The harassment of subscribers to Spring Rain News is widespread across China, as confirmed by what Ms. Liu learned next. After her incident with the police, Liu contacted other church members. Many believers in other cities who subscribed to Spring Rain News reported being searched and interrogated by the police.
Further investigation revealed that a Seventh Day Adventist pastor and three church elders, who were in charge of publishing Spring Rain News, were arrested in early July, and all of their property was confiscated. This was the second arrest for the pastor. Years before, he had been arrested and sentenced to seven years in prison.
Other sources from different provinces confirm this pattern of harassment. Christians in Shanxi’s Yangquan city and Christians from Jilin city in Jilin Province in the north-east of China also reported that Christians were arrested and interrogated because they subscribed to Spring Rain News. (These subscribers were released after interrogation.) All sources said the investigation and harassment occurred in July, further confirming the timeline of the story.
The sale and distribution of religious books is subject to stringent government restrictions in China. These restrictions have led to a lack of spiritual reading materials. In response, many churches have felt compelled to print their own religious books, but they often face punishment as a result.

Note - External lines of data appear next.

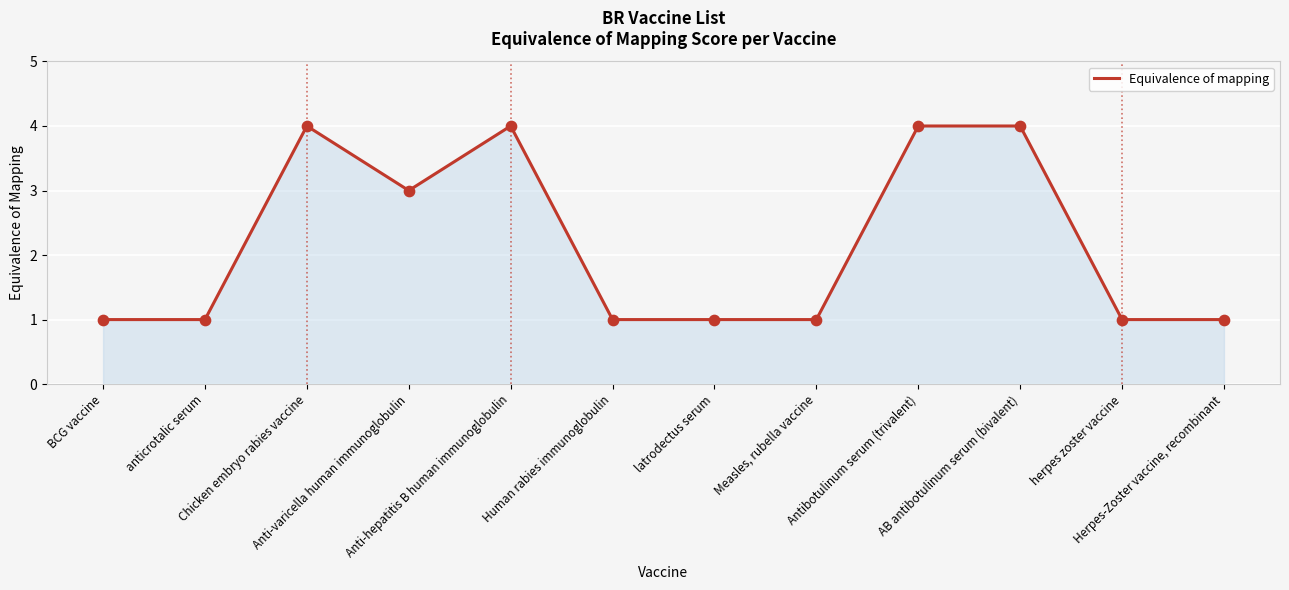

Which has a higher value, AB antibotulinum serum (bivalent) or Measles, rubella vaccine?

AB antibotulinum serum (bivalent)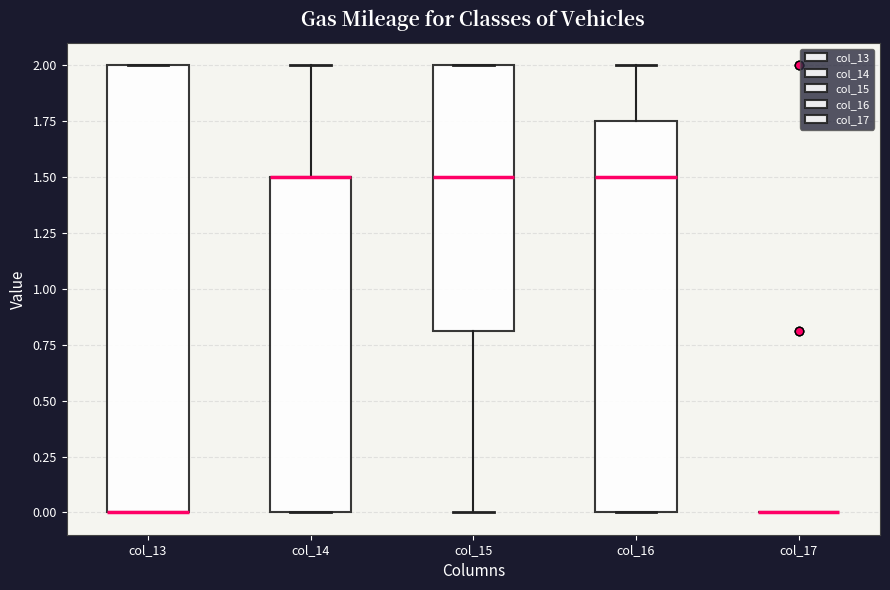

Reading left to right, read every box against the y-axis: the position of its median line, the range the box covers, and the ends of its whiskers. The values are not printed on the chart, so give them approximately, as read against the axis.

col_13: median 0.00 (drawn on the box's lower edge), box 0.00 to 2.00, whiskers 0.00 to 2.00
col_14: median 1.50 (drawn on the box's upper edge), box 0.00 to 1.50, whiskers 0.00 to 2.00
col_15: median 1.50, box 0.80 to 2.00, whiskers 0.00 to 2.00
col_16: median 1.50, box 0.00 to 1.75, whiskers 0.00 to 2.00
col_17: box collapsed to a line at 0.00, whiskers 0.00 to 0.00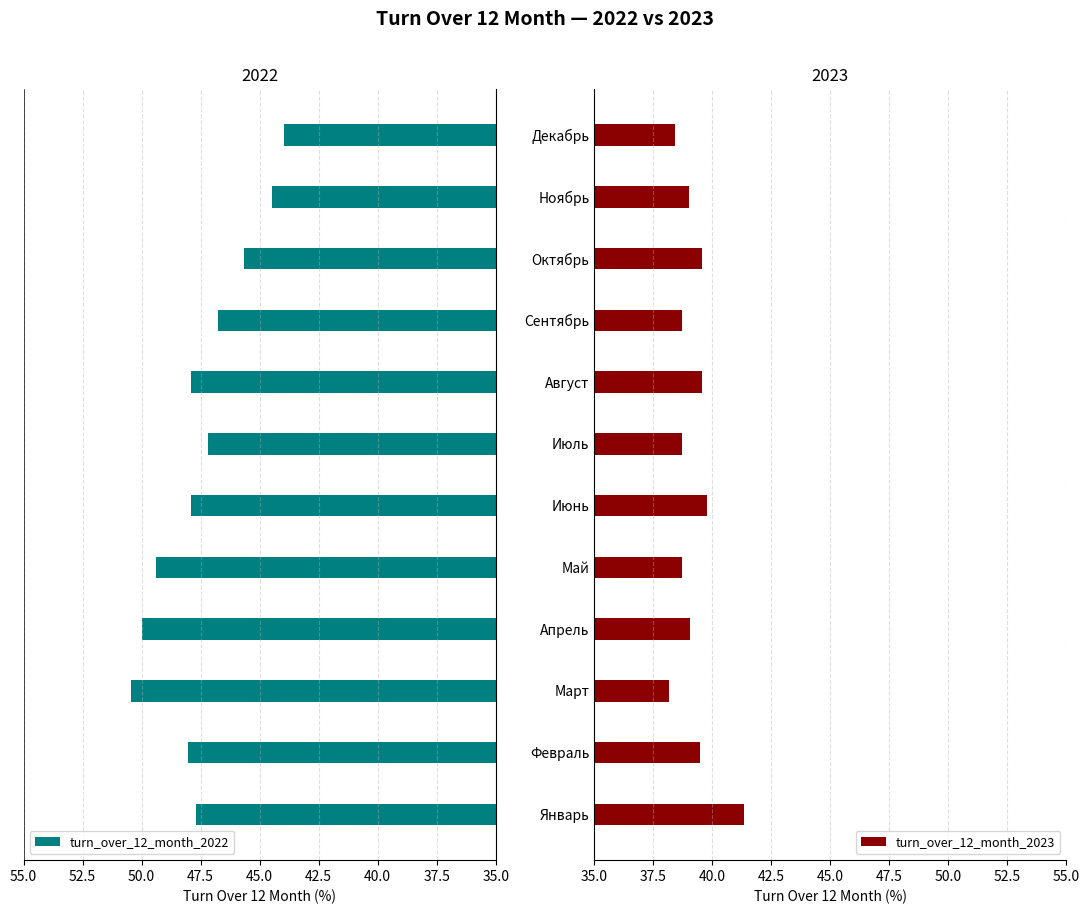

How many distinct data groups are displayed?

2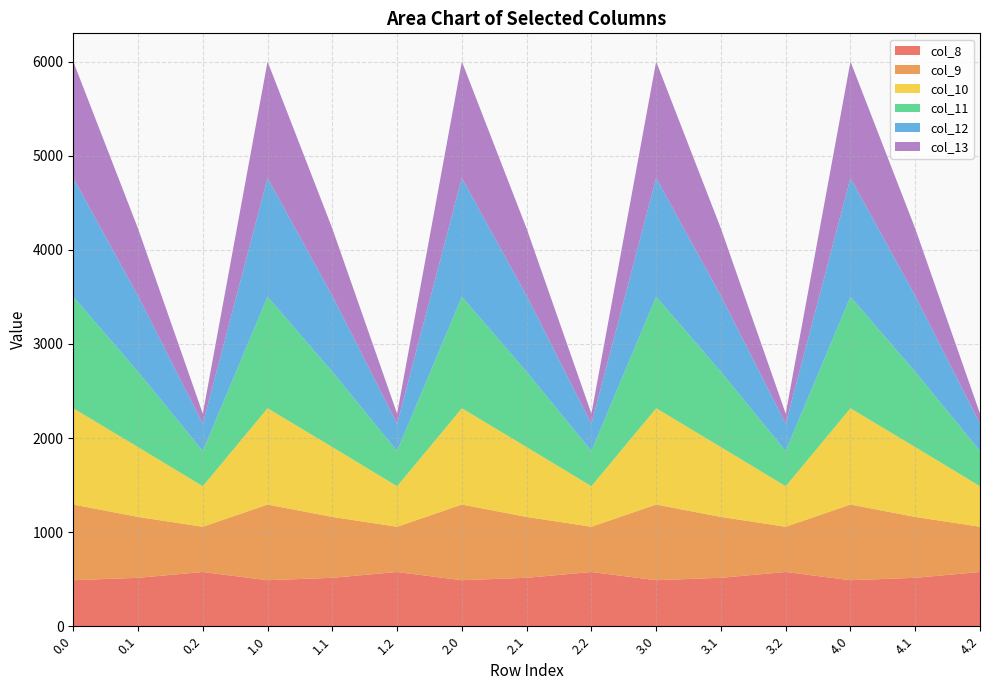

Reading left to right, transcribe all the data shown in this chart.

col_8: 489.3	514.8	576.6	489.3	514.8	576.6	489.3	514.8	576.6	489.3	514.8	576.6	489.3	514.8	576.6
col_9: 804.0	646.9	480.7	804.0	646.9	480.7	804.0	646.9	480.7	804.0	646.9	480.7	804.0	646.9	480.7
col_10: 1023.2	742.1	430.5	1023.2	742.1	430.5	1023.2	742.1	430.5	1023.2	742.1	430.5	1023.2	742.1	430.5
col_11: 1185.2	800.2	374.4	1185.2	800.2	374.4	1185.2	800.2	374.4	1185.2	800.2	374.4	1185.2	800.2	374.4
col_12: 1261.6	806.9	289.5	1261.6	806.9	289.5	1261.6	806.9	289.5	1261.6	806.9	289.5	1261.6	806.9	289.5
col_13: 1237.4	715.3	107.8	1237.4	715.3	107.8	1237.4	715.3	107.8	1237.4	715.3	107.8	1237.4	715.3	107.8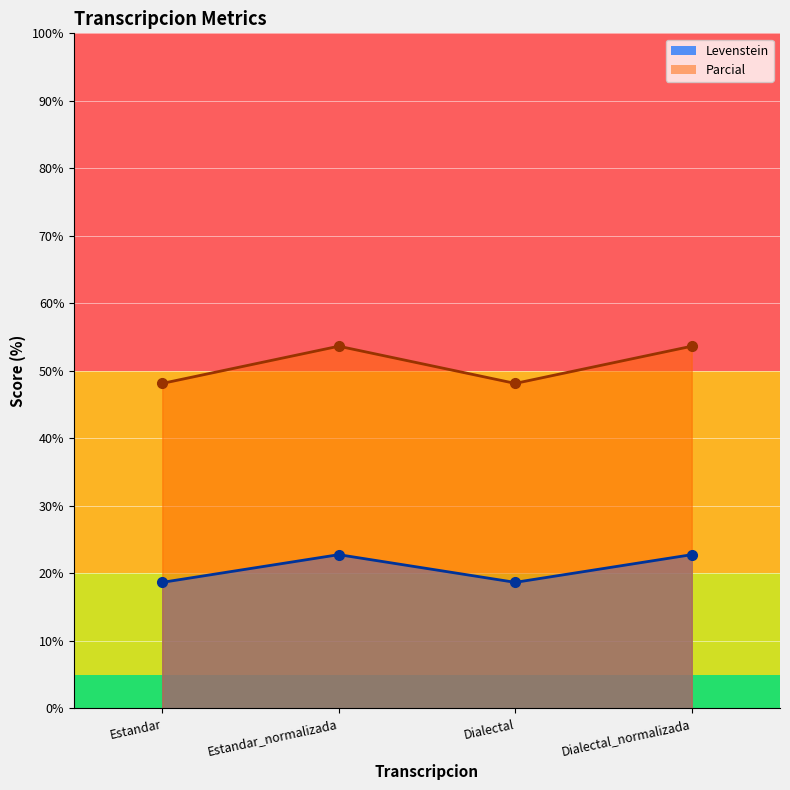

In Levenstein, how many points are higher than both neighbors (excluding endpoints)?

1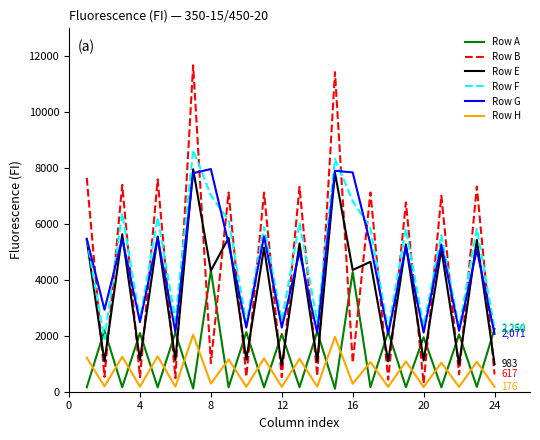

What is the maximum value shown in the chart?

11678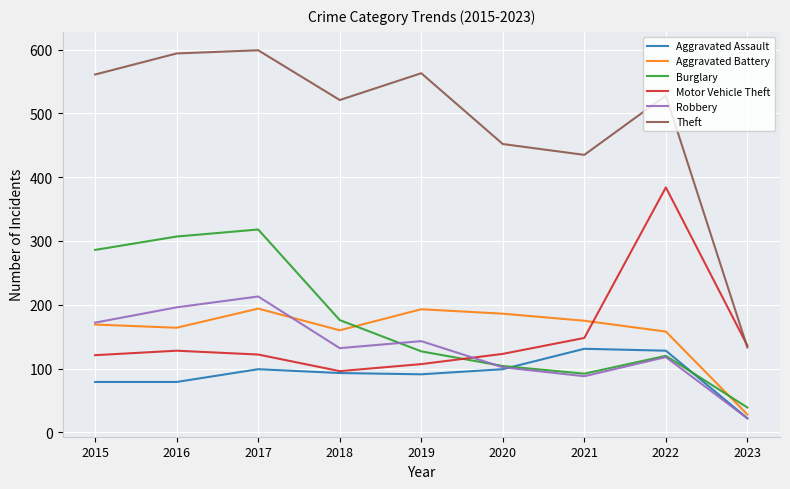

At which label does Burglary first exceed 127?

2015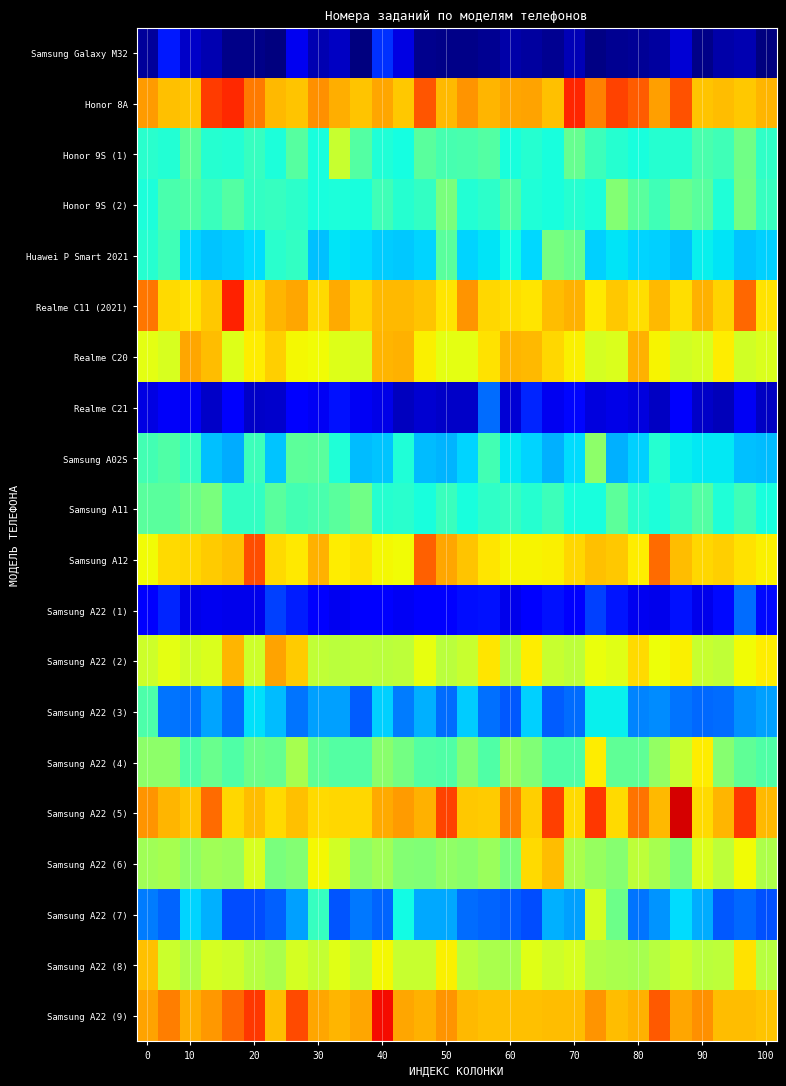

At how many categories does at least one series exceed 0?

30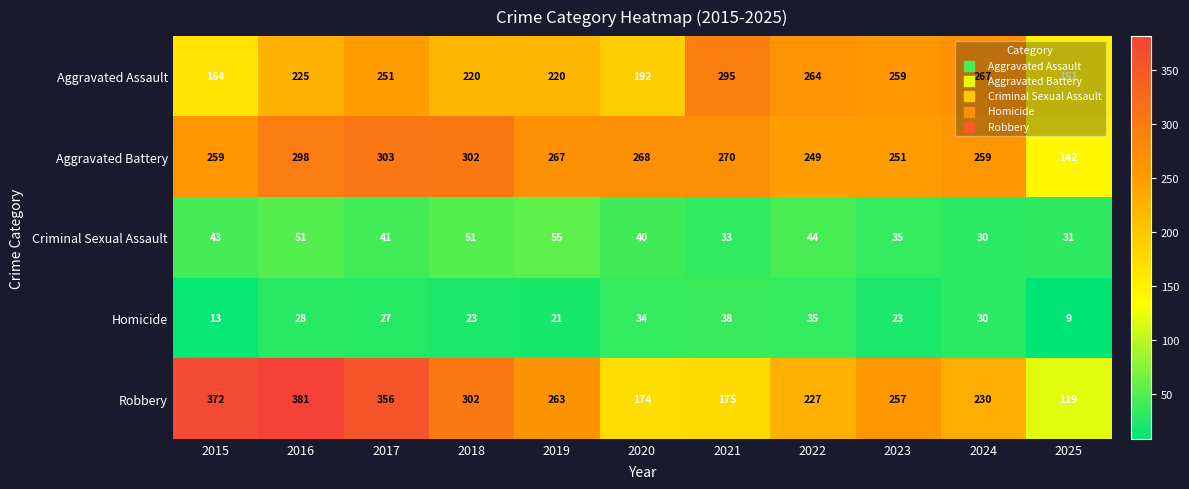

Which series has the widest spread of values?

Robbery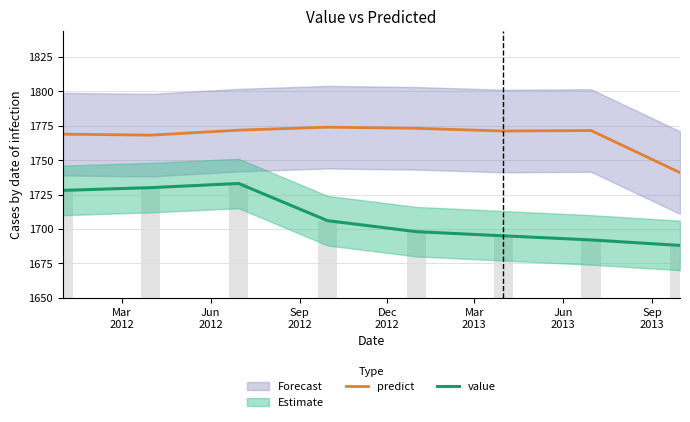

True or false: value has a value of 2492.5 at Dec
2012.

False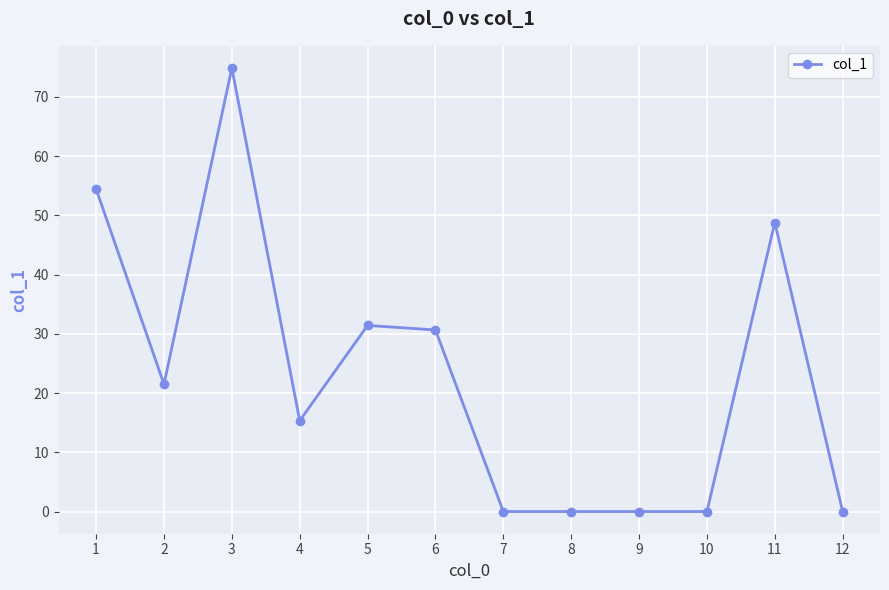

What is the sum of the values at 7 and 2?

21.5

This year, the authorities have launched a series of operations to crack down further on religious books. In March, all Bibles were removed from online sales platforms. A comprehensive sales ban was also placed on unofficial versions of the Bible, as well as on the widely distributed Canaan Hymns and other spiritual books. In some regions, such books were confiscated and burned. Many bookstores that sold religious books were fined or directly shut down. Believers in several regions have reported that if they want to mail the Bible or other religious books, these items will be refused by the post office.
With commercially available religious literature becoming ever more scarce, and even informal distribution by mail now under attack, Christians in China seeking spiritual nourishment are facing famine conditions.